Tasks for this exercise:
(a) Which privatized parks does the piece on the Washington Square Park Conservancy list as examples?
(b) Pick up the piece on the Washington Square Park Conservancy after its final line and keep writing it.

Source extract:
--- --- ---

Park User: “Make this Conservancy Fully Transparent”

At C.B. 2
Conservancy founders At C.B. 2

Updated – I’ve noted at this blog how the community around Washington Square fought back against a typical private conservancy model at the iconic park for years, choosing for the historic public space to remain managed by the city Parks Department, thereby retaining its uniqueness and avoiding a fate thrust upon the privatized parks -such as Madison Square Park, Bryant Park, Union Square Park, Prospect Park – i.e., overly commercialized, overly programmed, sanitized, change in usage, reduced access for the public, etc. The Bloomberg Administration Parks Department, having worked so hard to push its (at last count) $40 Million redesign through, had other ideas and wanted to get around those pesky park users and neighbors. They found four wealthy neighborhood women ready to skirt some “murky” details, met with them behind closed doors, in secret, for over two years.

(In The New York Post article, an “insider” is quoted as saying: “Park officials met privately with the nonprofit’s founders because they feared a public backlash could halt talks.”)

Today features a viewpoint from reader Park User. But first, a bit more background:

When the four conservancy ladies finally appeared at the one “public hearing” dedicated to their private group’s “formation” (the truth was they were fully formed), they said they were “just a little friends (of the park) group,” sort of bumbling along; they just wanted to corral volunteers, plant flowers, stating their oft-repeated mantra of keeping WSP “safe, clean, and beautiful.” Few concrete details were provided. They said they only used the word “conservancy” in their name because every other name they looked at was “taken.” (Documents and emails later obtained by this blog showed how much information was concealed.)

Despite public concerns, Community Board 2, in a no-confidence split vote, “approved” this private entity with “conditions,” meant to allay those concerns (they did not). One of the stipulations was that the conservancy would not have a license agreement with the city; a license agreement would allow this private group to run and manage the park (as the aforementioned park conservancies do).

Another well-known problem with the conservancy model is a lack of transparency and accountability to the public.

Washington Square Park Conservancy could have used a different model, of course, which would have shown some creativity and sensitivity to the public – but is staidly set up like the others. The private organization Executive Director also holds the position of publicly-paid Park Administrator working for the New York City Parks Department. (The compelling reason for this given at the public hearing? So they “can share news about the park.”) This person wears “two hats,” as former Park Administrator Sarah Neilson, the first person to hold the “dual role” at Washington Square Park, used to say. (Neilson left in November. The new Park Administrator/Exec. Dir. is George Vellonakis, see links at end of piece.)

Park User outlines the problems with the wearing of “two hats”, stating: “Taking off the city officials’ hat to run the Conservancy may also create the opportunity to take off the city officials’ visibility and accountability to the government and the public to meet the ethics standards imposed on city employees.”

Park User: “Make this Conservancy Fully Transparent”

--- --- ---

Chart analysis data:
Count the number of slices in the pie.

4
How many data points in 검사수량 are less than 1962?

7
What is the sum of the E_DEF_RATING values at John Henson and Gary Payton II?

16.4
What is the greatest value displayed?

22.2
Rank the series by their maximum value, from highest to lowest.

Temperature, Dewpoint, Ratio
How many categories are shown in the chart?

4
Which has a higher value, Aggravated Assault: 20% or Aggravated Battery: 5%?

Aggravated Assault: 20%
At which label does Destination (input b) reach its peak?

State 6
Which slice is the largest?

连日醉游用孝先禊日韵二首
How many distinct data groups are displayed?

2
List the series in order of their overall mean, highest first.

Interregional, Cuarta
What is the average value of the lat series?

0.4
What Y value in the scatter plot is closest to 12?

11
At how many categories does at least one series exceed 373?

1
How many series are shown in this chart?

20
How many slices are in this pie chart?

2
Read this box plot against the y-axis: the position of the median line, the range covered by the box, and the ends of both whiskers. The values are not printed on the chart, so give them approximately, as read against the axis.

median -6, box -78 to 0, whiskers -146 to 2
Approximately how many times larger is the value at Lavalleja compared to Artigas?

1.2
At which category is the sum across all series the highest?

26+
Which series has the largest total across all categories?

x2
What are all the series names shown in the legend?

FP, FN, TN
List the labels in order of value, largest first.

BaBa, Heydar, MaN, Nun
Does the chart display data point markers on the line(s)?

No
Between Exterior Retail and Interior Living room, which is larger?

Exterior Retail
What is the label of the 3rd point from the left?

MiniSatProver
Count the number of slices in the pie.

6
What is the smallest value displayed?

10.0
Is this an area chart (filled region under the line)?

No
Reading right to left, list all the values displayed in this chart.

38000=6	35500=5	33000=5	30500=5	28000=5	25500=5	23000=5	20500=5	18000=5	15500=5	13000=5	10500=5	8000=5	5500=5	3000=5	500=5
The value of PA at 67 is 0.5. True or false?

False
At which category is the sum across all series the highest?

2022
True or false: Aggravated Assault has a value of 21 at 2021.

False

--- --- ---

Outputs for the tasks:
(a) Madison Square Park, Bryant Park, Union Square Park, Prospect Park

(b)
This comment was originally in reply to New Washington Sq Administrator Vellonakis: Park “Nemesis” or “Cool”?:

Conduct the business itself completely in public as it is occurring, not just revealing this or that sometime after the fact.

Notwithstanding any “is this person good or bad for the park” reflection, perhaps the most important question for the new Administrator to answer is “will you make the complete minutes (excepting personnel matters) of WSPC meetings public, and will you open WSPC meetings to the public?

After that, “will you open the WSPC Board to candidates not nominated by the Board itself?”

Parks employees, like all city employees, are bound by certain ethics rules. For example in the Official Compilation of the Rules of the City of New York, http://www.nyc.gov/html/mocs/ppb/downloads/pdf/PPB_Final_Updated_5_12_14%20(3).pdf , section 1.03(a), “Ethics,” speaks to a variety of standards which city employees are expected to meet with regard to fair contracting, obtaining best value for the city, using confidential information obtained solely for the benefit of the city, and the like.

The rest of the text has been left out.